• [What needs to be done]: Which lines in the rows below contain the string "drizzle"? Collect and copy each one, counting only matches with the same uppercase and lowercase letters.

• [Data provided]:
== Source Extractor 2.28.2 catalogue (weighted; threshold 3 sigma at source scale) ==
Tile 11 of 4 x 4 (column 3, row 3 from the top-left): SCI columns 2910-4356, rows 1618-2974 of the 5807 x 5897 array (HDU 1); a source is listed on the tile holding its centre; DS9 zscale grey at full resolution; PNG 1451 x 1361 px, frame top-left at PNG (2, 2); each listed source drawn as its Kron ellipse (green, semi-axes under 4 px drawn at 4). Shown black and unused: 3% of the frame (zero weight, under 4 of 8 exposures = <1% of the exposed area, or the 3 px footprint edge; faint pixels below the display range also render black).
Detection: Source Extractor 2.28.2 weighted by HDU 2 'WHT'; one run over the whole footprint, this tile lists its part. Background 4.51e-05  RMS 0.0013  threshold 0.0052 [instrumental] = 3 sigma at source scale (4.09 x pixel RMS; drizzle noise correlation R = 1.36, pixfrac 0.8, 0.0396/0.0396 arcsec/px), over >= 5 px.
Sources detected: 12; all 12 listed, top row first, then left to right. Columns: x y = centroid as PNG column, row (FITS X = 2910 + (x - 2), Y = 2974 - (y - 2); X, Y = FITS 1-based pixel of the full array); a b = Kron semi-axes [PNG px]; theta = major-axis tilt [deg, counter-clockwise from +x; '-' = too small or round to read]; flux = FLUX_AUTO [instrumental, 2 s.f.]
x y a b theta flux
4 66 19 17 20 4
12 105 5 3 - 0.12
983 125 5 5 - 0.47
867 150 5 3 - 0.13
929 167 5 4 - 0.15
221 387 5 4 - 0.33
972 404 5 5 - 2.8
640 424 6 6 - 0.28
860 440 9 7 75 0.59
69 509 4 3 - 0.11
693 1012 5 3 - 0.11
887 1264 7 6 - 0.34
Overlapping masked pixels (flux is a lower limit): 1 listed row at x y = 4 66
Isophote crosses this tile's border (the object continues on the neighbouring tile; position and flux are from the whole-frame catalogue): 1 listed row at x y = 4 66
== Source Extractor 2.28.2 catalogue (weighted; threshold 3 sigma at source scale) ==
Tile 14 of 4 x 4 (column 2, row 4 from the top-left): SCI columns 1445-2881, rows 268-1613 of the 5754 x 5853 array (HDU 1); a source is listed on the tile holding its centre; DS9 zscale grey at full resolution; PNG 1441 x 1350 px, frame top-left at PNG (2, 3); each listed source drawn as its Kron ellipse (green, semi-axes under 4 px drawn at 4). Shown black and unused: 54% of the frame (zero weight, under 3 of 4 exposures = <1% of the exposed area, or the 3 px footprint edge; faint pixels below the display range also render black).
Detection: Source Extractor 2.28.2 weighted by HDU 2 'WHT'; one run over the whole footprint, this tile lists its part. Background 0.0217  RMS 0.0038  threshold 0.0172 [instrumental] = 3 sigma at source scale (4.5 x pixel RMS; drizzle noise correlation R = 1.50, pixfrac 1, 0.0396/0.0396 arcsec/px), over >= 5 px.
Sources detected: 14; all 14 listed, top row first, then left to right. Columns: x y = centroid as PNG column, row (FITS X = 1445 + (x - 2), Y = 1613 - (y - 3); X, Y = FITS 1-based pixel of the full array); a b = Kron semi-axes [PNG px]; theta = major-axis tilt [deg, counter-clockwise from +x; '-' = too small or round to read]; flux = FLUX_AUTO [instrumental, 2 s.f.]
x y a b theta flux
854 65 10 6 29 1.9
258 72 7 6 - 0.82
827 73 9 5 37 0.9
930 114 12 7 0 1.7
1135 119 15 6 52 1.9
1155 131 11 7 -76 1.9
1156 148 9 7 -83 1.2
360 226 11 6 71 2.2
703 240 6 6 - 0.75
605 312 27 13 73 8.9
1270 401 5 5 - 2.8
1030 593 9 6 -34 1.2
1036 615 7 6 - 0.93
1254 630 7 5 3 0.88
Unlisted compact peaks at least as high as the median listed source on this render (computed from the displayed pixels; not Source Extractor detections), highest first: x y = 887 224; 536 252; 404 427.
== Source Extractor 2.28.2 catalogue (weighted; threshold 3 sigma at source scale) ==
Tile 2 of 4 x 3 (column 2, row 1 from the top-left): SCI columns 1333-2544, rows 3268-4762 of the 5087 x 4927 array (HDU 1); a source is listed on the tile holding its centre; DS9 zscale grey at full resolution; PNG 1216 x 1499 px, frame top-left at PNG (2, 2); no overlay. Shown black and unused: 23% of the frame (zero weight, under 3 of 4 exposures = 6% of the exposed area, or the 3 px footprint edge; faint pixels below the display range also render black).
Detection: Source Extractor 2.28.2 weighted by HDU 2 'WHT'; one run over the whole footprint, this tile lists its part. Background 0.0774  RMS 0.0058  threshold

• [Reply to the task]:
Detection: Source Extractor 2.28.2 weighted by HDU 2 'WHT'; one run over the whole footprint, this tile lists its part. Background 4.51e-05  RMS 0.0013  threshold 0.0052 [instrumental] = 3 sigma at source scale (4.09 x pixel RMS; drizzle noise correlation R = 1.36, pixfrac 0.8, 0.0396/0.0396 arcsec/px), over >= 5 px.
Detection: Source Extractor 2.28.2 weighted by HDU 2 'WHT'; one run over the whole footprint, this tile lists its part. Background 0.0217  RMS 0.0038  threshold 0.0172 [instrumental] = 3 sigma at source scale (4.5 x pixel RMS; drizzle noise correlation R = 1.50, pixfrac 1, 0.0396/0.0396 arcsec/px), over >= 5 px.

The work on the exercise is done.